Cardinal Seán P. O'Malley of Boston speaks at a press conference for the 2012 USCCB Fall General Assembly. / Michelle Bauman/CNA.

Cardinal Sean P. O'Malley called the successful production of embryonic stem cells by cloning human embryos an "abuse" which ignores the dignity and value of the human person.

"The news that researchers have developed a technique for human cloning is deeply troubling on many levels," the archbishop of Boston, who chairs U.S. bishops' pro-life activities committee, said May 15.

"Creating new human lives in the laboratory solely to destroy them is an abuse denounced even by many who do not share the Catholic Church's convictions on human life."

The May issue of the journal "Cell" included a paper from scientists at Oregon Health and Science University announcing they have produced embryonic stem cells by transferring the DNA of human skin cells into human eggs to produce embryos.

The aim of the research is to produce stem cells for therapies to treat diseases which will not be rejected by patients' bodies, because they will be genetically identical.

Such cloning has been done before in mice and monkeys, but this is the first time human embryos have been successfully grown past an eight-cell stage from cloned cells.

The eggs were derived from women who were "financially compensated for the time, effort, discomfort, and inconvenience associated with the donation process." They were given hormones to induce ovulation and to facilitate the retrieval of their eggs.

After the nucleus was removed from the eggs, genes from other person's skin cells was added into the eggs, and with electricity and caffeine, the researchers were able to induce embryos to grow. The embryos were thus genetic copies – clones – of the persons whose DNA was inserted into the eggs.

The stem cells from these embryos, which were destroyed in the process, were shown to be pluripotent – able to develop into many different kinds of cells.

"Over 120 human embryos were created and destroyed, to produce six embryonic stem cell lines. Creating the embryos involved subjecting healthy women to procedures that put their health and fertility at risk," Cardinal O'Malley stated.

He pointed out that the stated goal of the research, producing genetically matched stem cells for therapies, "is already being addressed by scientific advances that do not pose these grave moral wrongs."

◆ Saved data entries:

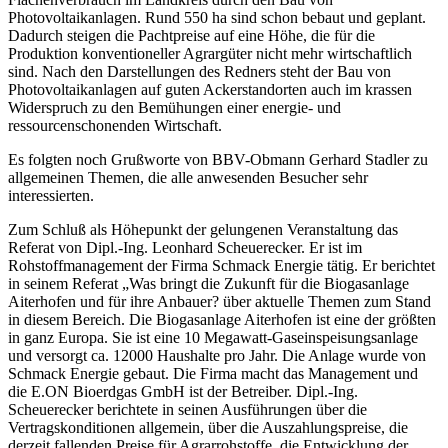
Photovoltaikanlagen. Rund 550 ha sind schon bebaut und geplant.
Dadurch steigen die Pachtpreise auf eine Höhe, die für die
Produktion konventioneller Agrargüter nicht mehr wirtschaftlich
sind. Nach den Darstellungen des Redners steht der Bau von
Photovoltaikanlagen auf guten Ackerstandorten auch im krassen
Widerspruch zu den Bemühungen einer energie- und
ressourcenschonenden Wirtschaft.
Es folgten noch Grußworte von BBV-Obmann Gerhard Stadler zu
allgemeinen Themen, die alle anwesenden Besucher sehr
interessierten.
Zum Schluß als Höhepunkt der gelungenen Veranstaltung das
Referat von Dipl.-Ing. Leonhard Scheuerecker. Er ist im
Rohstoffmanagement der Firma Schmack Energie tätig. Er berichtet
in seinem Referat „Was bringt die Zukunft für die Biogasanlage
Aiterhofen und für ihre Anbauer? über aktuelle Themen zum Stand
in diesem Bereich. Die Biogasanlage Aiterhofen ist eine der größten
in ganz Europa. Sie ist eine 10 Megawatt-Gaseinspeisungsanlage
und versorgt ca. 12000 Haushalte pro Jahr. Die Anlage wurde von
Schmack Energie gebaut. Die Firma macht das Management und
die E.ON Bioerdgas GmbH ist der Betreiber. Dipl.-Ing.
Scheuerecker berichtete in seinen Ausführungen über die
Vertragskonditionen allgemein, über die Auszahlungspreise, die
derzeit fallenden Preise für Agrarrohstoffe, die Entwicklung der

◆ To do: Reproduce the passage of the article on human cloning from "Such cloning has" up to and including "of their eggs.". The listing was taken from a separate source.

◆ Response:
Such cloning has been done before in mice and monkeys, but this is the first time human embryos have been successfully grown past an eight-cell stage from cloned cells.

The eggs were derived from women who were "financially compensated for the time, effort, discomfort, and inconvenience associated with the donation process." They were given hormones to induce ovulation and to facilitate the retrieval of their eggs.